**** GIVEN DATA
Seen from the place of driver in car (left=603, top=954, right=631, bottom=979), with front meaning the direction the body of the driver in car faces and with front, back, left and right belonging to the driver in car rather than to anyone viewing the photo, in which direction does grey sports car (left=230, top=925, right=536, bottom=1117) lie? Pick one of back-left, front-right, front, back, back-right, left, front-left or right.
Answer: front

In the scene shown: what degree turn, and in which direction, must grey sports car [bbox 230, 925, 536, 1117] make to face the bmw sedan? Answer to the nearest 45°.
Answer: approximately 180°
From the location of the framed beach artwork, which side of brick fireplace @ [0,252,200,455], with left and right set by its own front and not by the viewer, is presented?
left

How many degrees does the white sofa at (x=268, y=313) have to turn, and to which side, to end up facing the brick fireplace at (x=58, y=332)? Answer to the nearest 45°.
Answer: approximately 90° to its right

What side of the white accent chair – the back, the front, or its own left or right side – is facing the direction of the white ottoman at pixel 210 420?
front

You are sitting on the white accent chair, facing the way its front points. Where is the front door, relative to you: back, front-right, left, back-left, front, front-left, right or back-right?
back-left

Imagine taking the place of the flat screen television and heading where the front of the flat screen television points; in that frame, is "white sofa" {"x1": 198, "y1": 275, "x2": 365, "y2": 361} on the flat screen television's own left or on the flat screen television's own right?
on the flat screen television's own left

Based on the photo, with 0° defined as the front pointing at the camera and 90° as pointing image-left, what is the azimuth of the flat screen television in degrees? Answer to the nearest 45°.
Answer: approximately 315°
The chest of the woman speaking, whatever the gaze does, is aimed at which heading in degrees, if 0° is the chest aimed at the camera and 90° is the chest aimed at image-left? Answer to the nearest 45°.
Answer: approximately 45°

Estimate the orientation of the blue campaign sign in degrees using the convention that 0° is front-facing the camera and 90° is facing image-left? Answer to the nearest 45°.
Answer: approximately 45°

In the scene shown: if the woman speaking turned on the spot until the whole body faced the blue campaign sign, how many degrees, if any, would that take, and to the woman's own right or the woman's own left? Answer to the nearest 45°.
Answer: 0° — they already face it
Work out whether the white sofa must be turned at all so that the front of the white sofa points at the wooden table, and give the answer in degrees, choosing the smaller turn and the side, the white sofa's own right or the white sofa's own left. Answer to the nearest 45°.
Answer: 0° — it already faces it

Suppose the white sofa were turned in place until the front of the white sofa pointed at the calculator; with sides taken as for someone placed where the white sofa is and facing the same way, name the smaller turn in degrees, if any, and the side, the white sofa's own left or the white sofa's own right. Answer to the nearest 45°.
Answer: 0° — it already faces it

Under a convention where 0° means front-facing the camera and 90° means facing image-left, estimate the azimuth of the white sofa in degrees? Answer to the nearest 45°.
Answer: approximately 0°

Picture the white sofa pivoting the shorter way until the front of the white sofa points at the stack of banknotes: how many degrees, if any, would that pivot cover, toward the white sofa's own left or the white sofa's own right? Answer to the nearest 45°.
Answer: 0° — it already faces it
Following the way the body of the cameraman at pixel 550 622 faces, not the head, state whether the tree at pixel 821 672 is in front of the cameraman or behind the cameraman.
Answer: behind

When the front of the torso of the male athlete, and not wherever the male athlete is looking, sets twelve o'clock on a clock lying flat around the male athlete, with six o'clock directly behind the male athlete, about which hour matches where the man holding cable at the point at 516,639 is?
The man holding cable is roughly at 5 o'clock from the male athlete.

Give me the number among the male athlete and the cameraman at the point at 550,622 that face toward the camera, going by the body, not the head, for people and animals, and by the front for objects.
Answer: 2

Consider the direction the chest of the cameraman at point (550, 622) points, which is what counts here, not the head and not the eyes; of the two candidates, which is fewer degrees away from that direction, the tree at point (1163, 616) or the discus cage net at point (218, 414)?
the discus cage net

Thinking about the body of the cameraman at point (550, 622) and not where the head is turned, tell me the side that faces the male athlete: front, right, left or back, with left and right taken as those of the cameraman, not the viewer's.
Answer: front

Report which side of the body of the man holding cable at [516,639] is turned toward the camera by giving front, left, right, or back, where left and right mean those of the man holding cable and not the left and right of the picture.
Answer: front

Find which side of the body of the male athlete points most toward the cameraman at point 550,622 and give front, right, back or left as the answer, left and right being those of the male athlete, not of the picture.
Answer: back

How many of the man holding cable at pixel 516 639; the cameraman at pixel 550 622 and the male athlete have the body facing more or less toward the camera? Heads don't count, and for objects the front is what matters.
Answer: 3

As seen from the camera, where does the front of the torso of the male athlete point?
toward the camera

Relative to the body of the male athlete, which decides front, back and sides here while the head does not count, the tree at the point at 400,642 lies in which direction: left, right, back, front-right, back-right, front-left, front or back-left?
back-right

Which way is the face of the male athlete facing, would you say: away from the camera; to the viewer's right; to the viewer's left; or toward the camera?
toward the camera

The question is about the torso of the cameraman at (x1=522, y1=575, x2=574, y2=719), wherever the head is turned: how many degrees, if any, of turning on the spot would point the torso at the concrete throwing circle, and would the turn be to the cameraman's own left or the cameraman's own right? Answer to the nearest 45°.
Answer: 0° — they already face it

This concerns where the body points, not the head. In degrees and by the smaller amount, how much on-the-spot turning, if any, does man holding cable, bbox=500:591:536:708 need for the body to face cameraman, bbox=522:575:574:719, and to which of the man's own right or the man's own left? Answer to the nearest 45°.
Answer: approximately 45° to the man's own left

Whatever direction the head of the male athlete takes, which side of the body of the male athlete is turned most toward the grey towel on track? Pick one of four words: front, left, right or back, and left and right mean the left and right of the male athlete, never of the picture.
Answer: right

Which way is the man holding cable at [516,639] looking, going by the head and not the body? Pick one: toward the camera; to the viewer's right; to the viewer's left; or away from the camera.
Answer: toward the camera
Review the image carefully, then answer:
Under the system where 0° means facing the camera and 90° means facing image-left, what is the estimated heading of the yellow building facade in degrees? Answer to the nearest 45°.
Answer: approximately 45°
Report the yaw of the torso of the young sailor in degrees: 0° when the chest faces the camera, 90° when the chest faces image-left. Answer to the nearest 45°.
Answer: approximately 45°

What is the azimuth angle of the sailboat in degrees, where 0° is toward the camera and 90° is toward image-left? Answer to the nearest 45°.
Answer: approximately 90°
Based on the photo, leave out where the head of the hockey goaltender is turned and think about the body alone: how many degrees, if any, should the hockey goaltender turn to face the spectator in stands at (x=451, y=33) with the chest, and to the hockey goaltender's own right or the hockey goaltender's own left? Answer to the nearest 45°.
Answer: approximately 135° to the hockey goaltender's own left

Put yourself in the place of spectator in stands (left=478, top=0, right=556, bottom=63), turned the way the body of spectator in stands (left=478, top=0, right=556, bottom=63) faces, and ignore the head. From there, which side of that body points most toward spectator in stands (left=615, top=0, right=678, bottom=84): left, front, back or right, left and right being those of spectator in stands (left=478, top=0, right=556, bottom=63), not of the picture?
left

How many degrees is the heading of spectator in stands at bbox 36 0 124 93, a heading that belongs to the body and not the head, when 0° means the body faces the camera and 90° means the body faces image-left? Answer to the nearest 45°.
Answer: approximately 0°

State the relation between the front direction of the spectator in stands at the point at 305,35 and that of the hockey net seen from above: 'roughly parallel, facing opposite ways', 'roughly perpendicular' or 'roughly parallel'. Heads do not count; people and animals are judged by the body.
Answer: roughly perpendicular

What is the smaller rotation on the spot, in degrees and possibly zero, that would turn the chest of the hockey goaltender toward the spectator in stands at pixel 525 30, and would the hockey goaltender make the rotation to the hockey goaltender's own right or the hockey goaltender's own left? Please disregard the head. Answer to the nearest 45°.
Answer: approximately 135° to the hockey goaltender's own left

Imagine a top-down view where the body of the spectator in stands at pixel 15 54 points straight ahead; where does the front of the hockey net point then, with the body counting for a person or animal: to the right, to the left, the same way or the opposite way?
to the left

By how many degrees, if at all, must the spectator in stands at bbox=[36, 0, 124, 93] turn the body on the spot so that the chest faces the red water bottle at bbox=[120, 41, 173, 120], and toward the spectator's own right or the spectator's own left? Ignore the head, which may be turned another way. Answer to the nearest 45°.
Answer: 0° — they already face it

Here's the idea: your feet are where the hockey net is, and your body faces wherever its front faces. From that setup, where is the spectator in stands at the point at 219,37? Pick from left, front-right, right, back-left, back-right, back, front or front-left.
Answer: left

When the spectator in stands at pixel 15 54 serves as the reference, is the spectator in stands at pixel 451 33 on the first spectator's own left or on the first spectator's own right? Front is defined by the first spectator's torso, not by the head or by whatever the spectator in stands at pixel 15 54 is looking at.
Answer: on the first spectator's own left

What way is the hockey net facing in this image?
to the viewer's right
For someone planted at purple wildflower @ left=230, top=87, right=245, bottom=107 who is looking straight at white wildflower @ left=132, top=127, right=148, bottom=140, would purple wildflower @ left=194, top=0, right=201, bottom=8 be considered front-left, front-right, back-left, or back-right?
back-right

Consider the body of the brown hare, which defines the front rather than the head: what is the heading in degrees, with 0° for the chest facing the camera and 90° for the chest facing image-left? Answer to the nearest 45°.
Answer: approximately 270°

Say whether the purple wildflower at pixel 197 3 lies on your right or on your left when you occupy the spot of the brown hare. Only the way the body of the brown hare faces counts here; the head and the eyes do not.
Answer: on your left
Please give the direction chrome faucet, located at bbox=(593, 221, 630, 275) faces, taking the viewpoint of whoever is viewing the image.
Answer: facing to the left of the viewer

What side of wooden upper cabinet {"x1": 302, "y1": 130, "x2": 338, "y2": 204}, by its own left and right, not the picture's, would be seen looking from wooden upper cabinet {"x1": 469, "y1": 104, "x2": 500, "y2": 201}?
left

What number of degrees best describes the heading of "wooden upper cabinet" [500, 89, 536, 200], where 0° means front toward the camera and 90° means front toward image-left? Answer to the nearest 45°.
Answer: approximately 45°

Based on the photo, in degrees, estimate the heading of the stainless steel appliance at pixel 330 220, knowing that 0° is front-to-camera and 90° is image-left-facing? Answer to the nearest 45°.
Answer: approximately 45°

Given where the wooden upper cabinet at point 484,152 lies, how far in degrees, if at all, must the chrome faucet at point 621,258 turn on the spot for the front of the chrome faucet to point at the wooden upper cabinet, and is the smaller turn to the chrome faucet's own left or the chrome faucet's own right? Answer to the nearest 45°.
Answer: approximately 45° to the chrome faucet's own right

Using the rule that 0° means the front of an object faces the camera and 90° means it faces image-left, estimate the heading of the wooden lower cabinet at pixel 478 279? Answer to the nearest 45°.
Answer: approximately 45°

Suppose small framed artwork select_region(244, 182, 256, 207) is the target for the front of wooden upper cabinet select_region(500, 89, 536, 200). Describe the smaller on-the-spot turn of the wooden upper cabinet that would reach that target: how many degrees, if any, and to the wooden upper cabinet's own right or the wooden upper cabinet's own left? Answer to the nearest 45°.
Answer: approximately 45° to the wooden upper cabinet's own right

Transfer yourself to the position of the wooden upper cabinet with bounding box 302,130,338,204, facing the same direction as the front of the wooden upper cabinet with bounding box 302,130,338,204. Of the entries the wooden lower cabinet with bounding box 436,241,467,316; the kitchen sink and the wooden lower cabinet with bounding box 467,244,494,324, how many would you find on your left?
********
> _YOUR INSTRUCTIONS_
Collect every line above that holds the word "discus" and copy each one in full.

> _EXPECTED ANSWER_
Consider the direction the chest of the cameraman at point (550, 622) points, which is what counts here, not the head and not the eyes; of the two candidates, which is fewer degrees away from that direction, the tree at point (1163, 616) or the discus cage net at point (218, 414)?
the discus cage net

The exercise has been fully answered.